[[ Supplied records, beginning ]]

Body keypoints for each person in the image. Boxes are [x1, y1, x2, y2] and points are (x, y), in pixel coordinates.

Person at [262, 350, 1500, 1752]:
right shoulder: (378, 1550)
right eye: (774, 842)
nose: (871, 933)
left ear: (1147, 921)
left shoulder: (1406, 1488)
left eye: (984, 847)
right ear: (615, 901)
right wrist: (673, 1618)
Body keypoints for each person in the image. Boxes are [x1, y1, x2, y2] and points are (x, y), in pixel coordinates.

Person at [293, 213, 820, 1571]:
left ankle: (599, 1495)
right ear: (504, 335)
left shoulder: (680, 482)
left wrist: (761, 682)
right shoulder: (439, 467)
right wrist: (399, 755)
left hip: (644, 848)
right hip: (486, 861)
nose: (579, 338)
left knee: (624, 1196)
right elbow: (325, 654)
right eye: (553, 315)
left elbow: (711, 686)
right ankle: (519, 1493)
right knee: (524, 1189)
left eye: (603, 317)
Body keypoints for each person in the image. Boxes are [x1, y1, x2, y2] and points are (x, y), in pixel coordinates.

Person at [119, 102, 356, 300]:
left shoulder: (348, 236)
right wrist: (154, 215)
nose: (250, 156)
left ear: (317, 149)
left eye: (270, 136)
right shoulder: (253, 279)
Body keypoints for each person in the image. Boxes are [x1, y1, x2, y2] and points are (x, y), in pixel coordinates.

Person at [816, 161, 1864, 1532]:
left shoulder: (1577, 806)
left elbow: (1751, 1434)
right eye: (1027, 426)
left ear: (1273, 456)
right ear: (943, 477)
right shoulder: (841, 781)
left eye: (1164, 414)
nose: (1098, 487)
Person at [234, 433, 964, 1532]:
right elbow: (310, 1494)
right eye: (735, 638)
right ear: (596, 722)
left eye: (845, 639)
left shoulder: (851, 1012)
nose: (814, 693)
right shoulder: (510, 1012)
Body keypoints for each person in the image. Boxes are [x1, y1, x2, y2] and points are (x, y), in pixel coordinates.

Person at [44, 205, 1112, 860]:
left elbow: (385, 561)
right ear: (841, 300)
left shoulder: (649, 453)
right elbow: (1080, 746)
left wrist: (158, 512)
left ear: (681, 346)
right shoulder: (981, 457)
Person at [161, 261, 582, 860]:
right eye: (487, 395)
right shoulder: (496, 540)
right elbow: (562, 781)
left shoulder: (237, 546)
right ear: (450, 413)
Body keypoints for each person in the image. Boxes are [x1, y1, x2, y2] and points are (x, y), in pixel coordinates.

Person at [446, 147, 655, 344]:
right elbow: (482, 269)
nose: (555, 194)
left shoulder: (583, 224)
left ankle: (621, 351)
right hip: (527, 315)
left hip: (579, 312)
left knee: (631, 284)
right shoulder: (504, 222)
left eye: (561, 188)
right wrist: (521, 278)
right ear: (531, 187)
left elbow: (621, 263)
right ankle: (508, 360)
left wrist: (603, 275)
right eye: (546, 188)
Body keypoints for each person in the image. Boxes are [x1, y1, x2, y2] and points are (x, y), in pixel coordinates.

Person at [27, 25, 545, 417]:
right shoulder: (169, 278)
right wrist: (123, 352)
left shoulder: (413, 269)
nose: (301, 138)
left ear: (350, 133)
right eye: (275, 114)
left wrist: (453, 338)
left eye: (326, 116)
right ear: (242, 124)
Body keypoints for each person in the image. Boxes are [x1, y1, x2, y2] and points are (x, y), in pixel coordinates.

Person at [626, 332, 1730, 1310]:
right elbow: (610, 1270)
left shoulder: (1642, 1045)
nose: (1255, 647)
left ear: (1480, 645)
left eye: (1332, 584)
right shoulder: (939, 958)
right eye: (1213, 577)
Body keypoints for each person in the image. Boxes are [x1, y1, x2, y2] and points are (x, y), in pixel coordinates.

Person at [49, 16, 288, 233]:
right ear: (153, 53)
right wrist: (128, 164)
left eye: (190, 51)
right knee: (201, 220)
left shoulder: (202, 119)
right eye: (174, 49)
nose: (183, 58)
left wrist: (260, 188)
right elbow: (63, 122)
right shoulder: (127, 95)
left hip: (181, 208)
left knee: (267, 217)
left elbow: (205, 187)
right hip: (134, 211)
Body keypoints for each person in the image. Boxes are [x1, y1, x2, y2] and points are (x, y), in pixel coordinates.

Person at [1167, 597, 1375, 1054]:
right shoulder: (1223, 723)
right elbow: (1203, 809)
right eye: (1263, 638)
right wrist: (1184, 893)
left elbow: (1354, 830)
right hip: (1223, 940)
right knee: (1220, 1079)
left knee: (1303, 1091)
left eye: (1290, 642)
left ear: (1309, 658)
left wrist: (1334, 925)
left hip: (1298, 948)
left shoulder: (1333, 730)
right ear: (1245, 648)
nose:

[[ Supplied records, end ]]

(Activity)
Write out every entry once more, precisely as it stands.

(Written reply)
Body keypoints for each person in the image. Boxes are [x1, y1, x2, y2] and points are (x, y), in pixel coordinates.

Person at [262, 350, 1500, 1752]:
right shoulder: (378, 1550)
right eye: (774, 842)
nose: (871, 933)
left ear: (1147, 921)
left shoulder: (1406, 1488)
left eye: (984, 847)
right ear: (615, 901)
right wrist: (673, 1618)
Body keypoints for each person in the image. Boxes are [x1, y1, x2, y2] and points are (x, y), in pixel coordinates.

Person at [293, 213, 820, 1571]:
left ankle: (599, 1495)
right ear: (504, 335)
left shoulder: (680, 482)
left wrist: (761, 682)
right shoulder: (439, 467)
right wrist: (399, 755)
left hip: (644, 848)
right hip: (486, 861)
nose: (579, 338)
left knee: (624, 1196)
right elbow: (325, 654)
right eye: (553, 315)
left elbow: (711, 686)
right ankle: (519, 1493)
right knee: (524, 1189)
left eye: (603, 317)
Body keypoints for each person in the image. Boxes are [x1, y1, x2, y2] and points are (x, y), in pixel coordinates.

Person at [119, 102, 356, 300]:
left shoulder: (348, 236)
right wrist: (154, 215)
nose: (250, 156)
left ear: (317, 149)
left eye: (270, 136)
right shoulder: (253, 279)
Body keypoints for each person in the image. Boxes are [x1, y1, x2, y2] and points are (x, y), in pixel coordinates.

Person at [816, 161, 1864, 1532]:
left shoulder: (1577, 806)
left elbow: (1751, 1434)
right eye: (1027, 426)
left ear: (1273, 456)
right ear: (943, 477)
right shoulder: (841, 781)
left eye: (1164, 414)
nose: (1098, 487)
Person at [234, 433, 964, 1532]:
right elbow: (310, 1494)
right eye: (735, 638)
right ear: (596, 722)
left eye: (845, 639)
left shoulder: (851, 1012)
nose: (814, 693)
right shoulder: (510, 1012)
Body keypoints for each person in the image. Boxes are [x1, y1, x2, y2] and points are (x, y), in pixel coordinates.

Person at [44, 205, 1112, 860]:
left elbow: (385, 561)
right ear: (841, 300)
left shoulder: (649, 453)
right elbow: (1080, 746)
left wrist: (158, 512)
left ear: (681, 346)
right shoulder: (981, 457)
Person at [161, 261, 582, 860]:
right eye: (487, 395)
right shoulder: (496, 540)
right elbow: (562, 781)
left shoulder: (237, 546)
right ear: (450, 413)
Body keypoints for each person in the image. Boxes are [x1, y1, x2, y2] and points are (x, y), in pixel coordinates.

Person at [446, 147, 655, 344]:
right elbow: (482, 269)
nose: (555, 194)
left shoulder: (583, 224)
left ankle: (621, 351)
right hip: (527, 315)
left hip: (579, 312)
left knee: (631, 284)
right shoulder: (504, 222)
left eye: (561, 188)
right wrist: (521, 278)
right ear: (531, 187)
left elbow: (621, 263)
right ankle: (508, 360)
left wrist: (603, 275)
right eye: (546, 188)
Body keypoints for each person in the image. Boxes are [x1, y1, x2, y2] and points are (x, y), in pixel coordinates.

Person at [27, 25, 545, 417]:
right shoulder: (169, 278)
right wrist: (123, 352)
left shoulder: (413, 269)
nose: (301, 138)
left ear: (350, 133)
right eye: (275, 114)
left wrist: (453, 338)
left eye: (326, 116)
right ear: (242, 124)
Body keypoints for each person in the image. Boxes are [x1, y1, x2, y2] and points are (x, y), in pixel coordinates.

Person at [626, 332, 1730, 1310]:
right elbow: (610, 1270)
left shoulder: (1642, 1045)
nose: (1255, 647)
left ear: (1480, 645)
left eye: (1332, 584)
right shoulder: (939, 958)
right eye: (1213, 577)
Body keypoints for each person in the image. Boxes are [x1, y1, x2, y2] and points are (x, y), in pixel coordinates.

Person at [49, 16, 288, 233]:
right ear: (153, 53)
right wrist: (128, 164)
left eye: (190, 51)
right knee: (201, 220)
left shoulder: (202, 119)
right eye: (174, 49)
nose: (183, 58)
left wrist: (260, 188)
right elbow: (63, 122)
right shoulder: (127, 95)
left hip: (181, 208)
left knee: (267, 217)
left elbow: (205, 187)
right hip: (134, 211)
Body keypoints for each person in the image. Boxes are [x1, y1, x2, y2] and points are (x, y), in pixel coordinates.

Person at [1167, 597, 1375, 1054]:
right shoulder: (1223, 723)
right elbow: (1203, 809)
right eye: (1263, 638)
right wrist: (1184, 893)
left elbow: (1354, 830)
right hip: (1223, 940)
right knee: (1220, 1079)
left knee: (1303, 1091)
left eye: (1290, 642)
left ear: (1309, 658)
left wrist: (1334, 925)
left hip: (1298, 948)
left shoulder: (1333, 730)
right ear: (1245, 648)
nose:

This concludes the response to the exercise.